→ **WORK TO BE COMPLETED**
Select and reproduce each line of the listing below that bears the string "goto".

>>>

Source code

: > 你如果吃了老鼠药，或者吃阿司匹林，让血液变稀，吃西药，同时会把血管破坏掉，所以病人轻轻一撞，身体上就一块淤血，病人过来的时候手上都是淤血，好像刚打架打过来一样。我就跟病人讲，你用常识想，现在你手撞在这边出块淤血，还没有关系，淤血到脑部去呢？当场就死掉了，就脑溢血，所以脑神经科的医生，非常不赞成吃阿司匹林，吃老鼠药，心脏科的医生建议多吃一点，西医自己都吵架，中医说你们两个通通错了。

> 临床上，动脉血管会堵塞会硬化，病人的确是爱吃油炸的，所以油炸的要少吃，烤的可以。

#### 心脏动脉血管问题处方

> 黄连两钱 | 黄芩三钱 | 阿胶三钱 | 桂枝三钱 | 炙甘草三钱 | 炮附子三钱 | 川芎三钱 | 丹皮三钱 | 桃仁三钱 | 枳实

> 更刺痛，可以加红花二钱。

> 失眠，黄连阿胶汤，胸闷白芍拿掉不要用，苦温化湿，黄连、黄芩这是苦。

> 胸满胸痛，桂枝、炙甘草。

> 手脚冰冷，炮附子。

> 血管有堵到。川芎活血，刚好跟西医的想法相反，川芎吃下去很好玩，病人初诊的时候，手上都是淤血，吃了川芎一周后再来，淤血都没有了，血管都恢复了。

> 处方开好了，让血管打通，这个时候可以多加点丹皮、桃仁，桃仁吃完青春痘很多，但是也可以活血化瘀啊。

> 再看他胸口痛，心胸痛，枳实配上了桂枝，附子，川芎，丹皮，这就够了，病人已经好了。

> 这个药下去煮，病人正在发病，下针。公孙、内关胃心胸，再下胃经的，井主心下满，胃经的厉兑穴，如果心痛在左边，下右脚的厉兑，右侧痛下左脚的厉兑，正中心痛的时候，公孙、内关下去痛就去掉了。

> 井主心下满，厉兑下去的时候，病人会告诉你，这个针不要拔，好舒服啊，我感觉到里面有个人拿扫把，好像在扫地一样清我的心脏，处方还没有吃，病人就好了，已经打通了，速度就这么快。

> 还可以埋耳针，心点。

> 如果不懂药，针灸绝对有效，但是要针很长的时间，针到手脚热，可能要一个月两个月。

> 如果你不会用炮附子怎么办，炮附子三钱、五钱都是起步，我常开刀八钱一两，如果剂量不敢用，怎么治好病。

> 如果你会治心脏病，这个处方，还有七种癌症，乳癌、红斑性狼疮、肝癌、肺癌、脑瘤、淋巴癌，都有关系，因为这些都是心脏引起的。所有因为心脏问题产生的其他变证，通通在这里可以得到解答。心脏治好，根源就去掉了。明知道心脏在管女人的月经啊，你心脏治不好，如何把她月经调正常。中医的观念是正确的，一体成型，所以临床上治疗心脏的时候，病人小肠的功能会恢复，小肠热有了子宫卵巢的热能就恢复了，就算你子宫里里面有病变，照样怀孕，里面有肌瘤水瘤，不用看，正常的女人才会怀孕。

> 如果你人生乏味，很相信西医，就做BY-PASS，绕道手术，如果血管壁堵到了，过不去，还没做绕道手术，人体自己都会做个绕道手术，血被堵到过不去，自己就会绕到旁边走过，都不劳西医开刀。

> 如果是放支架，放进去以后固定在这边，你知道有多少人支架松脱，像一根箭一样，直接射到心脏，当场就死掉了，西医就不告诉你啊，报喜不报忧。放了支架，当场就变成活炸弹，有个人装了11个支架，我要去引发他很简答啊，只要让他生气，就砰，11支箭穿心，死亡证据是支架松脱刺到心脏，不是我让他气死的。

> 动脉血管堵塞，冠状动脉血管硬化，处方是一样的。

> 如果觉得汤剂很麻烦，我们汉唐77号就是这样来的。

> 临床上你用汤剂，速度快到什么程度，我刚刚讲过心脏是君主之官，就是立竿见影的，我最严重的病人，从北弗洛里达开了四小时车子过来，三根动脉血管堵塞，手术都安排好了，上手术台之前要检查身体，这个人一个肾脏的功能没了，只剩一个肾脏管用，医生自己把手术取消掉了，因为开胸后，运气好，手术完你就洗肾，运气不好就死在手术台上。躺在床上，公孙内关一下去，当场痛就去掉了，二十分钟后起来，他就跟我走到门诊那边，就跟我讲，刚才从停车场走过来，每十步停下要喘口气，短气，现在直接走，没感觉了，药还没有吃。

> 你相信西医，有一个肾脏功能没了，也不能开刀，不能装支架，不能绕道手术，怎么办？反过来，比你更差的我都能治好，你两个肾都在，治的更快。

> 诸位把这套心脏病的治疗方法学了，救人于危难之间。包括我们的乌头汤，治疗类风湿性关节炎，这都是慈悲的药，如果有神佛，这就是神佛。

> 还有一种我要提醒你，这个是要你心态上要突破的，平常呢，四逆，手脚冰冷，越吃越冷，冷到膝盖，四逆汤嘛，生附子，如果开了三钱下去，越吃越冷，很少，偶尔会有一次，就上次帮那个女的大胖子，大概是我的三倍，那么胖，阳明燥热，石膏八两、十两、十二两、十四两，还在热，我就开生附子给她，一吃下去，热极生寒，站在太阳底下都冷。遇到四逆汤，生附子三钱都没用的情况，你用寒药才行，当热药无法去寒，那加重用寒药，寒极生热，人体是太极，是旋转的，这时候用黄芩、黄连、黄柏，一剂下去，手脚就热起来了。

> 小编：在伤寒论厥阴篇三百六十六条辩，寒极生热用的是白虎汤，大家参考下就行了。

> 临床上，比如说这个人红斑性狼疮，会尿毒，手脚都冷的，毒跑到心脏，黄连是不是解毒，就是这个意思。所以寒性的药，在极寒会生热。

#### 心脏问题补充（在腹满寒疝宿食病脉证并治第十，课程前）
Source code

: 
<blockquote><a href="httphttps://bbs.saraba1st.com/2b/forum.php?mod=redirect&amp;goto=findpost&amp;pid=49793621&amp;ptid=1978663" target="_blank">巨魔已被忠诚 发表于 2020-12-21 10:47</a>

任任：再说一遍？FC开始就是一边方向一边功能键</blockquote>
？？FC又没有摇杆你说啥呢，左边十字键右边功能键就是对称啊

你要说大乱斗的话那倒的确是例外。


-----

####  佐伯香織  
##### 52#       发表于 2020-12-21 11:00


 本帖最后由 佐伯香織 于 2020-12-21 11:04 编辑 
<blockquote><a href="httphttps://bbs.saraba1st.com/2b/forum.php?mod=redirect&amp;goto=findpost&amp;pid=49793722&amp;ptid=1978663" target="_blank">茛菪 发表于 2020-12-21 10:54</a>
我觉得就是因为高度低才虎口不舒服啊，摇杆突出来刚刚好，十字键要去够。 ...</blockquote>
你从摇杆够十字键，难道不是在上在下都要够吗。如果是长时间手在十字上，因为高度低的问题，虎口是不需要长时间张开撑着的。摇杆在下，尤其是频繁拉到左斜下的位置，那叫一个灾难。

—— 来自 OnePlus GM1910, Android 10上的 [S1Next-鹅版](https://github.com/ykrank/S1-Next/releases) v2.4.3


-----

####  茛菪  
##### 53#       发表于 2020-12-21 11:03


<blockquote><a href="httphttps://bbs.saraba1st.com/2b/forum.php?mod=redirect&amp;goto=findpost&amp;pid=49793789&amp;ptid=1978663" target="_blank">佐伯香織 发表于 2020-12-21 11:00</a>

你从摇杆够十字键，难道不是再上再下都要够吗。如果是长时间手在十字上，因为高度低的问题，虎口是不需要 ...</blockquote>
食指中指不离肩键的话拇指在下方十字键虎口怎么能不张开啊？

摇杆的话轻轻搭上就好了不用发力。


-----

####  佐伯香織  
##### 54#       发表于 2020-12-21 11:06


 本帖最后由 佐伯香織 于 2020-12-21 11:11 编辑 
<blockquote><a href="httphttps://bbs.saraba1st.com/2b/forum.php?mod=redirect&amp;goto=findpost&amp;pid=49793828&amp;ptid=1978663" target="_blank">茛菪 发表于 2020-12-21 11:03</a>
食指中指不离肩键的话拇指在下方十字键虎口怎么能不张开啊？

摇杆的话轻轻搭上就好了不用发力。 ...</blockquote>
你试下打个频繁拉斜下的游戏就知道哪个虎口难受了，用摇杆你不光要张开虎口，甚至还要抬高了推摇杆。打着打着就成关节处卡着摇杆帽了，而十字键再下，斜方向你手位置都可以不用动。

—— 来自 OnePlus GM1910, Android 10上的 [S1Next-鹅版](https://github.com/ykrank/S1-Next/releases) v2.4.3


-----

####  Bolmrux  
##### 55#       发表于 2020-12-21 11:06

<<<

→ **FINISHED EXERCISE**
<blockquote><a href="httphttps://bbs.saraba1st.com/2b/forum.php?mod=redirect&amp;goto=findpost&amp;pid=49793621&amp;ptid=1978663" target="_blank">巨魔已被忠诚 发表于 2020-12-21 10:47</a>
<blockquote><a href="httphttps://bbs.saraba1st.com/2b/forum.php?mod=redirect&amp;goto=findpost&amp;pid=49793722&amp;ptid=1978663" target="_blank">茛菪 发表于 2020-12-21 10:54</a>
<blockquote><a href="httphttps://bbs.saraba1st.com/2b/forum.php?mod=redirect&amp;goto=findpost&amp;pid=49793789&amp;ptid=1978663" target="_blank">佐伯香織 发表于 2020-12-21 11:00</a>
<blockquote><a href="httphttps://bbs.saraba1st.com/2b/forum.php?mod=redirect&amp;goto=findpost&amp;pid=49793828&amp;ptid=1978663" target="_blank">茛菪 发表于 2020-12-21 11:03</a>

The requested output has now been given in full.